Copy the data below from its first line through the line containing "10: (292, 123)", replacing "top-left" with "upper-left". Leave everything else unchanged.

Data entries:
## Begin
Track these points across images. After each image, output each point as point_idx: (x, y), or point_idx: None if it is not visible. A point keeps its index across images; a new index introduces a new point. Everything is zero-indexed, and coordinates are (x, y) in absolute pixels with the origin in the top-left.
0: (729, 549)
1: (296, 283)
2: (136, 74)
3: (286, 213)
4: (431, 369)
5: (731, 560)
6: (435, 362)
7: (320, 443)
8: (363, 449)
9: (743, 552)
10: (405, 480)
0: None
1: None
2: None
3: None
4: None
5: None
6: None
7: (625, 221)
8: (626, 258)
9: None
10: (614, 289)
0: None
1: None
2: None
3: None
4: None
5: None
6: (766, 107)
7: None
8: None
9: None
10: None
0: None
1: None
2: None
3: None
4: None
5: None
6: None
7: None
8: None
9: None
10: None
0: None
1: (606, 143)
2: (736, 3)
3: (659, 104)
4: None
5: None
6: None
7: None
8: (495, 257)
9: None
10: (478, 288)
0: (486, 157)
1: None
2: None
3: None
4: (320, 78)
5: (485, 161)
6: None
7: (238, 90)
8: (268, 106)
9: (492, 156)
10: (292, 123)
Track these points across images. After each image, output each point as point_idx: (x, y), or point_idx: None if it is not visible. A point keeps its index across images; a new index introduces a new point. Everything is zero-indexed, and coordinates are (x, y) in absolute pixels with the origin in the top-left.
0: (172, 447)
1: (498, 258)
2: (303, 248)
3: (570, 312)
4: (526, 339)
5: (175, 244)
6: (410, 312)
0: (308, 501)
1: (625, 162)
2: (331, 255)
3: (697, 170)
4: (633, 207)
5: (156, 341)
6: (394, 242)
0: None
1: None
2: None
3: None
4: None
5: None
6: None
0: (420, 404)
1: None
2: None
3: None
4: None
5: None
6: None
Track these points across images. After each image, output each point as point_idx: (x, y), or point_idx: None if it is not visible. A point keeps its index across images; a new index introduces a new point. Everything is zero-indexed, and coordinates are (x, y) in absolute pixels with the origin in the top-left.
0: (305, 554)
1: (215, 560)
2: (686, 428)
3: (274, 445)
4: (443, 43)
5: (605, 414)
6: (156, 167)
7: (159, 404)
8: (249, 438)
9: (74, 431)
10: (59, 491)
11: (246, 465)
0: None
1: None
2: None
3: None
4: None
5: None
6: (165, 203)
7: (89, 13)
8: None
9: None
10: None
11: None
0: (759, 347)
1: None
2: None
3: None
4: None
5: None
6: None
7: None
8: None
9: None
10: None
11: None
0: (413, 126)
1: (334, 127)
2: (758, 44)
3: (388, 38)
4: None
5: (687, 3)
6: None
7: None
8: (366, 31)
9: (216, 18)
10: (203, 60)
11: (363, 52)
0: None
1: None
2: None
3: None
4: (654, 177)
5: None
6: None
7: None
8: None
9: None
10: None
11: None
## End
Correct output:
Track these points across images. After each image, output each point as point_idx: (x, y), or point_idx: None if it is not visible. A point keeps its index across images; a new index introduces a new point. Everything is zero-indexed, and coordinates are (x, y) in absolute pixels with the origin in the upper-left.
0: (729, 549)
1: (296, 283)
2: (136, 74)
3: (286, 213)
4: (431, 369)
5: (731, 560)
6: (435, 362)
7: (320, 443)
8: (363, 449)
9: (743, 552)
10: (405, 480)
0: None
1: None
2: None
3: None
4: None
5: None
6: None
7: (625, 221)
8: (626, 258)
9: None
10: (614, 289)
0: None
1: None
2: None
3: None
4: None
5: None
6: (766, 107)
7: None
8: None
9: None
10: None
0: None
1: None
2: None
3: None
4: None
5: None
6: None
7: None
8: None
9: None
10: None
0: None
1: (606, 143)
2: (736, 3)
3: (659, 104)
4: None
5: None
6: None
7: None
8: (495, 257)
9: None
10: (478, 288)
0: (486, 157)
1: None
2: None
3: None
4: (320, 78)
5: (485, 161)
6: None
7: (238, 90)
8: (268, 106)
9: (492, 156)
10: (292, 123)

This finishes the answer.